PLAN OF DISTRIBUTION
General
The Company may from time to time during the 25-month period that this Prospectus, including any amendments and supplements hereto, remains valid, offer for sale and sell up to an aggregate of $25,000,000 in Securities hereunder.
The Securities may be sold by us (i) directly pursuant to applicable statutory exemptions, (ii) to or through underwriters or dealers, or (iii) through designated agents. The Prospectus Supplement relating to a particular offering of Securities will identify any underwriter, dealer or agent engaged in connection with the offering and sale of such Securities, and will set forth the terms of the offering of such Securities, including, to the extent applicable, any fees, discounts or any other compensation payable to underwriters, dealers or agents in connection with the offering, the method of distribution of the Securities, the purchase price of the Securities (or the manner of determination thereof if offered on a non-fixed price basis), the net proceeds to us and any other material terms of the plan of distribution (including sales in transactions that are deemed to be “at-the-market distributions” as defined in NI 44-102). Any initial offering price and discounts, concessions or commissions allowed or re-allowed or paid to underwriters, dealers or agents may be changed from time to time. Only underwriters named in the Prospectus Supplement are deemed to be underwriters in connection with our Securities offered by that Prospectus Supplement.
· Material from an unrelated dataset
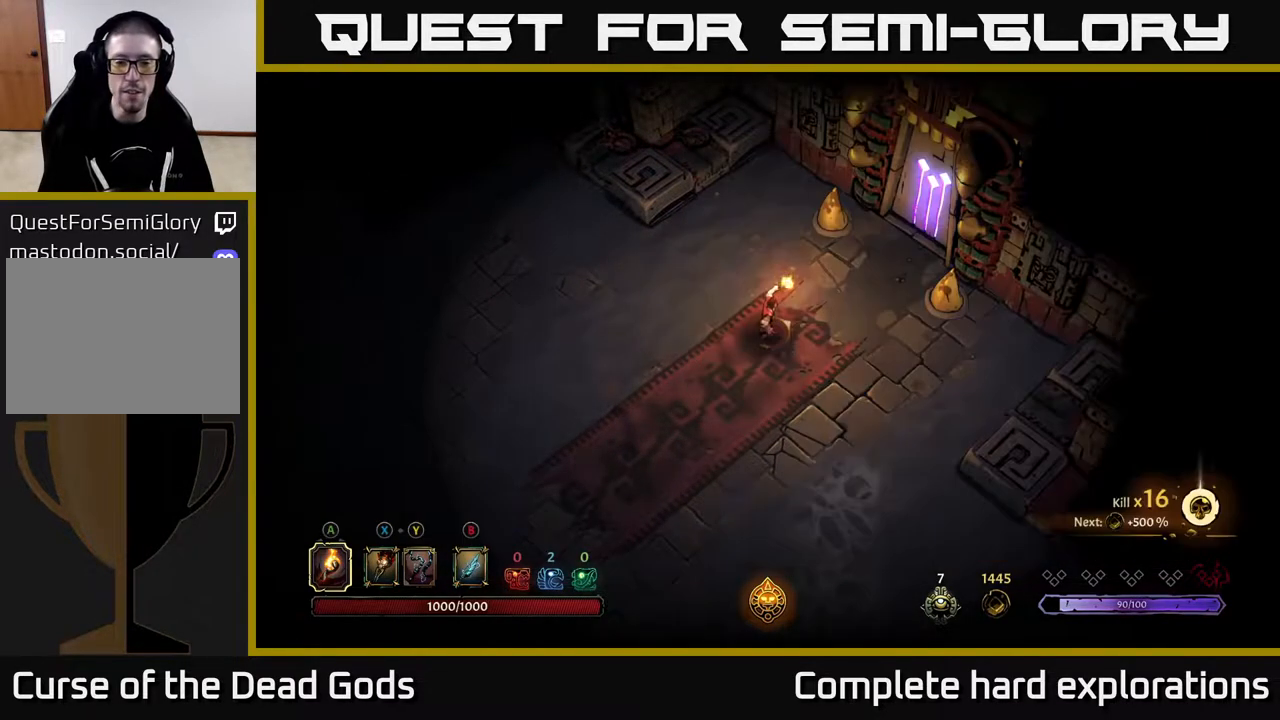
{"buttons": [], "left_stick": "up", "right_stick": "center", "events": [[33, "SELECT", "up"], [383, "left_stick", "up"]]}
The Securities may be sold from time to time in one or more transactions at a fixed price or prices or at non-fixed prices. If offered on a non-fixed price basis, the Securities may be offered at market prices prevailing at the time of sale, at prices determined by reference to the prevailing price of a specified security in a specified market or at prices to be negotiated with purchasers including sales in transactions that are deemed to be “at-the-market” distributions, including sales made directly on the TSX or other existing trading markets for the Securities, in which case the compensation payable to an underwriter, dealer or agent in connection with any such sale will be decreased by the amount, if any, by which the aggregate price paid for the Securities by the purchasers is less than the gross proceeds paid by the underwriter, dealer or agent to the Company. The price at which the Securities will be offered and sold may vary from purchaser to purchaser and during the period of distribution.
Sales of Securities under an “at-the-market distribution”, if any, will be made pursuant to an accompanying Prospectus Supplement. Sales of Securities under any “at-the-market” program will be made in transactions that are “at-the-market distributions” as defined in NI 44-102. The volume and timing of any “at-the-market distributions” will be determined at the Company’s sole discretion.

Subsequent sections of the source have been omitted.